Another aspect of all this is that the ability to have multiple tokenHook method is also a key usability improvement, since you can define the method very near to where it is actually used. For example, suppose you have a bit of munging you want to do when the token is an identifier and another when the token is a delimiter, like parentheses or semicolon or something. If you can only have only one tokenHook method, you have to write`

INJECT LEXER_CLASS : {
  Token tokenHook(Token t) {
       if (t.getType() == IDENTIFIER) {
            ...some code...
       } else if (t.getImage().equals("(")) {
            ... some other code... 
       } 
       ...etc...
       return t;
  }
}

Once you can have multiple tokenHook methods the above can be specified in multiple code injections:

INJECT LEXER_CLASS {
     Token TOKEN_HOOK(Token t) {
          if (t.getType() == IDENTIFIER) {
               ... some code...
          }
          return t;
     }
}

INJECT LEXER_CLASS {
int parenthesisNesting;
Token TOKEN_HOOK(Token t) {
String img = t.getImage();
if (t.equals("(")) {
++parenthesisNesting;
}
else if (img.equals(")") {
–parenthesisNesting;
}
return t;
}
}

Use TOKEN_HOOK. The plain tokenHook and CommonTokenAction methods are deprecated.

To recap, the TOKEN_HOOK methods defined in the above injections will generate different methods with unique names, but also a key usability aspect of this is that the above code injections can be placed very near related places in the grammar file. This is actually a general improvement that JavaCC21 offers over the legacy tool. Legacy JavaCC allows you to inject code into the generated Parser and TokenManager classes via the PARSER_BEGIN...PARSER_END... and TOKEN_MGR_DECLS sections. However, you can only have one of each! And they must be up top in the grammar. JavaCC21 allows the analogous code injections to be placed very near the related places where they are used in the grammar. For example, if your parser needs that parenthesisNesting member variable to keep track of the nesting level, then this code injection can be placed very close to where the variables (or methods or whatever...) are actually used in the grammar. So if certain methods defined in an injection are mostly used after line 2000 of your grammar, you can place the INJECT block that defined those methods very near where they are used, so you don't have to be continually scrolling up and down thousands of lines to make sense of your code!

Concluding Thoughts

On its own a usability enhancement like this could be considered fairly minor, but the cumulative effect of five, ten, or twelve things of this nature, almost certainly constitutes a night-and-day transformation in the tool's usability! Regardless, the inability to define multiple token hook methods is a clear design flaw that has now been fixed. Again, this came about because I ran into this problem in internal development and realized it needed to be addressed.

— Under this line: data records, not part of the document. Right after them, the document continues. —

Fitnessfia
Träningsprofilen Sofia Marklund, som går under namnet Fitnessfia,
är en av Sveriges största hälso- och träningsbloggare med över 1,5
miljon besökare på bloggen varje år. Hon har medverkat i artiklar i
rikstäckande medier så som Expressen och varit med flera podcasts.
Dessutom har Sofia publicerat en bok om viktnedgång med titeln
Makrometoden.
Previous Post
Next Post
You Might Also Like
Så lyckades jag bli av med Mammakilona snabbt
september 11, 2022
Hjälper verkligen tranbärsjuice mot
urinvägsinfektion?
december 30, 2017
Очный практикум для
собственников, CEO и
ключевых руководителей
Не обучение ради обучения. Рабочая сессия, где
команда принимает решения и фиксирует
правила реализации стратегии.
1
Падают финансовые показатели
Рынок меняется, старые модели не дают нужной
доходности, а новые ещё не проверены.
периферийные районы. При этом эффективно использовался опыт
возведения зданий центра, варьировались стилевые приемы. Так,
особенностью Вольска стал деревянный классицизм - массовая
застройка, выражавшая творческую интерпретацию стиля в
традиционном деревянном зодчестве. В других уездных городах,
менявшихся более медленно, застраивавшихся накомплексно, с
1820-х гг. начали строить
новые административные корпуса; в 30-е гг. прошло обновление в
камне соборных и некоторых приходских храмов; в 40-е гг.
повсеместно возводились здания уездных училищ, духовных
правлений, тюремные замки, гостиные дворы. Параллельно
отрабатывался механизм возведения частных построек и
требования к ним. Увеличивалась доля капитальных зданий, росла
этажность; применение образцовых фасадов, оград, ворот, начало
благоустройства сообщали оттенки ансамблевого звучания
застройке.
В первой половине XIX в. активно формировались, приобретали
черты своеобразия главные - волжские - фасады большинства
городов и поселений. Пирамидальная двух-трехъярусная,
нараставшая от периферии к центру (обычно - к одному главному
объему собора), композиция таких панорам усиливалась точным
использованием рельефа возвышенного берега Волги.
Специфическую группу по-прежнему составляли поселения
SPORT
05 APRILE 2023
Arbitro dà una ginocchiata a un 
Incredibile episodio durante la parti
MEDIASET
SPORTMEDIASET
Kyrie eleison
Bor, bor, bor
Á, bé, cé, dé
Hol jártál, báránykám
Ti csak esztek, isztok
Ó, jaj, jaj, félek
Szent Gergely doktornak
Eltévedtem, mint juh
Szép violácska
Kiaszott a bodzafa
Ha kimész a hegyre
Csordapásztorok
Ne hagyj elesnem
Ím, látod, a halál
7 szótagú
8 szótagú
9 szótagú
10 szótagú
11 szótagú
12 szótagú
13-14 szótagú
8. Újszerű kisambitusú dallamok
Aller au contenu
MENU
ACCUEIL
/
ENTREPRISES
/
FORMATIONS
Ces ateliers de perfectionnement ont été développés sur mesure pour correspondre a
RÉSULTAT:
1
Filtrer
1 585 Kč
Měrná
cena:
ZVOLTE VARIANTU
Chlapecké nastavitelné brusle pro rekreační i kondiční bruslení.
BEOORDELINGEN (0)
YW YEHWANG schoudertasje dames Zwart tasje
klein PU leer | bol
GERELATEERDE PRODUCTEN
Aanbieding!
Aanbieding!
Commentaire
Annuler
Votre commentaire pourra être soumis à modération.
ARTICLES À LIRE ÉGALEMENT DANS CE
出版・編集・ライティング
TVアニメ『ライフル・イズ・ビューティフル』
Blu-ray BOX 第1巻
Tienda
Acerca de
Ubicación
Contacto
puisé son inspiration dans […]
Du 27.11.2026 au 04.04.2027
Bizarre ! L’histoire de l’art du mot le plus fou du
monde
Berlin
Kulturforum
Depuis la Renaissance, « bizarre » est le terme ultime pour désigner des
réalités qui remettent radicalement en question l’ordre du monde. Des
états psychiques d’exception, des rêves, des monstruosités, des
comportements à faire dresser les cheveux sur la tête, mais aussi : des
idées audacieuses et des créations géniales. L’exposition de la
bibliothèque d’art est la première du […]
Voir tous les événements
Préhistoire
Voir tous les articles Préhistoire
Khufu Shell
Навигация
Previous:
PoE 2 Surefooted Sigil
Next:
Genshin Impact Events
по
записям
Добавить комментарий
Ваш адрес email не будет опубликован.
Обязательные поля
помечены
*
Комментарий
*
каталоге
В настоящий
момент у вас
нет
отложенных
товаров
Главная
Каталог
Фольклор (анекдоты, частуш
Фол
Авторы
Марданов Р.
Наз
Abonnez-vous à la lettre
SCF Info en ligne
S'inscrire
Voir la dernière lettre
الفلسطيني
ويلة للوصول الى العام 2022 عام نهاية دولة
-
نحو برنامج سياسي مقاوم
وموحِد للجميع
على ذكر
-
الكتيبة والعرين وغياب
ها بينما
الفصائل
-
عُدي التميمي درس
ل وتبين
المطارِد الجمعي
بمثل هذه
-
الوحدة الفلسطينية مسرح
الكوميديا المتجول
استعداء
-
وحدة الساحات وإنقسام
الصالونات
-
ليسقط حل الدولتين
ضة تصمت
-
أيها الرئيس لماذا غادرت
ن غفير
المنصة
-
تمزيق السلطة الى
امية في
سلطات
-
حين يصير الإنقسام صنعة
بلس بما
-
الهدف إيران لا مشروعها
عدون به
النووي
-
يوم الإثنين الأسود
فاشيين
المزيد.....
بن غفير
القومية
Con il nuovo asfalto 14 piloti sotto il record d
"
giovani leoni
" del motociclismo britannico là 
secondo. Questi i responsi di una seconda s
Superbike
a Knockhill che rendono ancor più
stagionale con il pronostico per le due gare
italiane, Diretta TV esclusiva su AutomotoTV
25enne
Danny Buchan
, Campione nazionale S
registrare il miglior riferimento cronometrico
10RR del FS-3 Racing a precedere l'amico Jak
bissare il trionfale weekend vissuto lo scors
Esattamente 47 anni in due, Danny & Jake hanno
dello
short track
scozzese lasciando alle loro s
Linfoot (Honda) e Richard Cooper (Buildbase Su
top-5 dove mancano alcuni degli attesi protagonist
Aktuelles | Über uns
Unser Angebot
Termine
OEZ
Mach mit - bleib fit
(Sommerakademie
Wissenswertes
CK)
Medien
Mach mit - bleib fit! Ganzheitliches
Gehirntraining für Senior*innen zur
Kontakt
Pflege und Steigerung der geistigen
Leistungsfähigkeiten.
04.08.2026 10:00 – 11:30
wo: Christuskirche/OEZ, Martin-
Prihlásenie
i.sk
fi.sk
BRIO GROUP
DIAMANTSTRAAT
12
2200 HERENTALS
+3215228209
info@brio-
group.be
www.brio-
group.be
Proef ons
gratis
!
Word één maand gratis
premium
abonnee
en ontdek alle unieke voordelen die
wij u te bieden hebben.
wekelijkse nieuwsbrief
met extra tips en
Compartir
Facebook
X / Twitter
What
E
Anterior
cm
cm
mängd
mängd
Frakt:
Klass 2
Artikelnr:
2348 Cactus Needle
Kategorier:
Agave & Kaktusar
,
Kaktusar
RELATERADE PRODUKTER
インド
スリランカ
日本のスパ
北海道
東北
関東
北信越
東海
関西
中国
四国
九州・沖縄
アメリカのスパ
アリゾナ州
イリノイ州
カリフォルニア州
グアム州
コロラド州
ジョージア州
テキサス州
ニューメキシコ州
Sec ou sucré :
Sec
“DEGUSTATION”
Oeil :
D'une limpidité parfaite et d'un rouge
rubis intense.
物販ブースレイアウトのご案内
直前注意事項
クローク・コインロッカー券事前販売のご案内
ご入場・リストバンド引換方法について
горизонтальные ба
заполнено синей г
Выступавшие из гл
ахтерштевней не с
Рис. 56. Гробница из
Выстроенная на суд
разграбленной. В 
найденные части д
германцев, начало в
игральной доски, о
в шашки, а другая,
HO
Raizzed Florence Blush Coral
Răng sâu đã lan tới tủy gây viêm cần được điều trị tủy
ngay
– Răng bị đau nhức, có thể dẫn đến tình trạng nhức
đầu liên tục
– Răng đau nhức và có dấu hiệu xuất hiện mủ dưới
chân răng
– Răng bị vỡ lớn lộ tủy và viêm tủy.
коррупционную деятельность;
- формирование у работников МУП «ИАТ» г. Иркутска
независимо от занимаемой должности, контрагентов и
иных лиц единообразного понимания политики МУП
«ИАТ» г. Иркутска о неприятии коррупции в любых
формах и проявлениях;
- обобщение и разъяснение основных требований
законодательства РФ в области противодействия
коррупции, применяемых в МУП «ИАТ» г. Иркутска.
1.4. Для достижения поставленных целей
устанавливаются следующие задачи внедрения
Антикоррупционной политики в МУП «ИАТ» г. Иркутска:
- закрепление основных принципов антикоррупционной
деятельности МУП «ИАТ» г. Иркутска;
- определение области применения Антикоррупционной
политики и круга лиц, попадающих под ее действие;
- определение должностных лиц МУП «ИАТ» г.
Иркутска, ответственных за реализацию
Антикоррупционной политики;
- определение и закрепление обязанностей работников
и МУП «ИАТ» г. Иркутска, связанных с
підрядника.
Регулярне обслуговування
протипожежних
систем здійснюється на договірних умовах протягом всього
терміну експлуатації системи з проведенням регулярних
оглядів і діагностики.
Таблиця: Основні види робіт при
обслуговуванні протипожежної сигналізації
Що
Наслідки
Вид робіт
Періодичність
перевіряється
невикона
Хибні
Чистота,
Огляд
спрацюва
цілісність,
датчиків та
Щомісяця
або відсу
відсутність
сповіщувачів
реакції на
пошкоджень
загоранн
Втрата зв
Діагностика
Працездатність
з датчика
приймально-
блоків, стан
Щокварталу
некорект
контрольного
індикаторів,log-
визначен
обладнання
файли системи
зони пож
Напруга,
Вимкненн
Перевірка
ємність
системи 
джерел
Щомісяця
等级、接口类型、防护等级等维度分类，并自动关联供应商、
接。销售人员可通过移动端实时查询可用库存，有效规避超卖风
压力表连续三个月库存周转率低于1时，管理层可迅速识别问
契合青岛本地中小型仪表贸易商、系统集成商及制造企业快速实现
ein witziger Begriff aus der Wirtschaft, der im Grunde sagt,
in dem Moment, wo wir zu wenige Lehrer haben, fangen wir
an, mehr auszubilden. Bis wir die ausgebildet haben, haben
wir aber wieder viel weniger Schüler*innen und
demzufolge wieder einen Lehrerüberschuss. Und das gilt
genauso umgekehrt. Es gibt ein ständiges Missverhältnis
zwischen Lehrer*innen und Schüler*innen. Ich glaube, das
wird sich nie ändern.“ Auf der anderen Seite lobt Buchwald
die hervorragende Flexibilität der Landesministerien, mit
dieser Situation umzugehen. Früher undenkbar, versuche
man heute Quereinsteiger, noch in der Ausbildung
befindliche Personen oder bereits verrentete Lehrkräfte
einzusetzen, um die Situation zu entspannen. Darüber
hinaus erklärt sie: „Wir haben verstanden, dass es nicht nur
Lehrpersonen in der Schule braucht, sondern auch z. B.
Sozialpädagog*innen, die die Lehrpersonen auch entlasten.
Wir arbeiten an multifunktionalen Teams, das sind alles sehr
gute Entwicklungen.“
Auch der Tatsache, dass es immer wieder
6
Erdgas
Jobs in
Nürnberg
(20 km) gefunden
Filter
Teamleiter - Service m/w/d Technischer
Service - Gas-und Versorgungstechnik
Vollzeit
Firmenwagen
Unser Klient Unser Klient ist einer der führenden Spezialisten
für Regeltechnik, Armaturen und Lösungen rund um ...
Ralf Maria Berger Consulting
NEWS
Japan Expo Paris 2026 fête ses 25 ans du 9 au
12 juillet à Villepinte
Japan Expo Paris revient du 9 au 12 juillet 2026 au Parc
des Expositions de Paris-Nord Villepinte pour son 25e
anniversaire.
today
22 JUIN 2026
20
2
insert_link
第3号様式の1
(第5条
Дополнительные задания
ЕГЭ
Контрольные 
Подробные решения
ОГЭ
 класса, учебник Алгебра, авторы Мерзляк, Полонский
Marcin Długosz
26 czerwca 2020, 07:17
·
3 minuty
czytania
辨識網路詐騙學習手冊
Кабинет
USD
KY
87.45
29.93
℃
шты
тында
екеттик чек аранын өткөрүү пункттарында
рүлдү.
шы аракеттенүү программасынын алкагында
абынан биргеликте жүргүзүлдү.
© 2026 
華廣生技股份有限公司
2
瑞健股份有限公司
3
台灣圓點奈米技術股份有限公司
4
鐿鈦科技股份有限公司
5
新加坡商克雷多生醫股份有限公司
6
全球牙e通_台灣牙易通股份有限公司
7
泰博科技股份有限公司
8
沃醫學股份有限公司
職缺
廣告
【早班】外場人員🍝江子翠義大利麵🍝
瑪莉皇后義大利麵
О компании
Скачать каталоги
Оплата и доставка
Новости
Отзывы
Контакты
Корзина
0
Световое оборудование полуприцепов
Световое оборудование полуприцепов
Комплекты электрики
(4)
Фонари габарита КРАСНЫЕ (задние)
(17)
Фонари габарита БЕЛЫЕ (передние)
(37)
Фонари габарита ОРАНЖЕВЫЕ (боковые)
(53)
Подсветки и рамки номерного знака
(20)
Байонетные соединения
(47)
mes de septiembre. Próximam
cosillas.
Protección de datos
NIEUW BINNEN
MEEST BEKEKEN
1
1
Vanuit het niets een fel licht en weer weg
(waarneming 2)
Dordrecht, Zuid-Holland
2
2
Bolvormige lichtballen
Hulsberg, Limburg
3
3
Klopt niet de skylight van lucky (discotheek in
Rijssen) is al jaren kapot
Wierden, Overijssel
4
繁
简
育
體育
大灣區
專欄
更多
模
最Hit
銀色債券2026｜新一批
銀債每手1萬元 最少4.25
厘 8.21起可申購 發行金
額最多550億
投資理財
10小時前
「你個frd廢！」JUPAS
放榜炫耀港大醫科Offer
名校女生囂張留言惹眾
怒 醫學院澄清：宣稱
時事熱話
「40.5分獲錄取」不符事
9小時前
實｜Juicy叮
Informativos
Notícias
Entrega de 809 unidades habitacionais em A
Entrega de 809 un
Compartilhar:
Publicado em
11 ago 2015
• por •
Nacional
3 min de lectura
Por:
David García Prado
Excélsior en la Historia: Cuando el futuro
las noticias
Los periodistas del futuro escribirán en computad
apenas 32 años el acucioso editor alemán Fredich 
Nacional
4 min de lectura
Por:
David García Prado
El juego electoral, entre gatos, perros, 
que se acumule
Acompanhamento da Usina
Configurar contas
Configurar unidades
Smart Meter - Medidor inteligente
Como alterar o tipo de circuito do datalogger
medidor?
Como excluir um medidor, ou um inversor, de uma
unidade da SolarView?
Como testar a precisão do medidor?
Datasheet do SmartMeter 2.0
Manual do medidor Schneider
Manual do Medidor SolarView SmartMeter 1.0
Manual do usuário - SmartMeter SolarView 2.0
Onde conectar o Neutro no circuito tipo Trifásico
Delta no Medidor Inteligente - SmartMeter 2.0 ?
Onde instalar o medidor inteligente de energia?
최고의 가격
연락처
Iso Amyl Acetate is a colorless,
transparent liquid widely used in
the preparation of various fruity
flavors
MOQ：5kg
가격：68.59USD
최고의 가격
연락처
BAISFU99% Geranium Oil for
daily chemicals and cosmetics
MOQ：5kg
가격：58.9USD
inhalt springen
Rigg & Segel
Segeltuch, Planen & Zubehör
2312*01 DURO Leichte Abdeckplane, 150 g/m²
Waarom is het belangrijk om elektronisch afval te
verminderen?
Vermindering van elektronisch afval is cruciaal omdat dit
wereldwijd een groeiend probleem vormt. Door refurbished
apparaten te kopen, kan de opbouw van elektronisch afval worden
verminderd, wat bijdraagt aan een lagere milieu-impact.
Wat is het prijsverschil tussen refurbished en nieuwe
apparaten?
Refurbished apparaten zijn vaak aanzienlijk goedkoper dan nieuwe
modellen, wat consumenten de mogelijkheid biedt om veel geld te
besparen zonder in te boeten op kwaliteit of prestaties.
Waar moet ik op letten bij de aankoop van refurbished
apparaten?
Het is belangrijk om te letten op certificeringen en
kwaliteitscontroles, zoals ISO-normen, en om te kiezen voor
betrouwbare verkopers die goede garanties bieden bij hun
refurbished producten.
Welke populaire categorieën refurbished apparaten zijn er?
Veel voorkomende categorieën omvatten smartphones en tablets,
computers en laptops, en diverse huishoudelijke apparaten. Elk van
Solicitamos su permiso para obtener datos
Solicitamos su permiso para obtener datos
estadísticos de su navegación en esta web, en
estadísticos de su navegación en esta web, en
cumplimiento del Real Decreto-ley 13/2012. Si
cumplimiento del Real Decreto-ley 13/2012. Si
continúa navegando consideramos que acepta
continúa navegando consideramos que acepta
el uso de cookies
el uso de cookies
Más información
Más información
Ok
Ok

The other big problem with this token hook disposition is that, until quite recently, it could not really address the problems that it was supposed to be able to, because it was getting injected in the wrong place, so that there was no ability to revisit Tokens that had already been cached in the chain of token.next.next.... fields formed during a lookahead.

This is explained in depth here and is really a key thing to understand if you are going to use JavaCC in a heavy duty way. In short, the only way to address the problem of context-sensitive tokenization is to be able to inject the TOKEN_HOOK routine into the parser class, NOT the lexer class!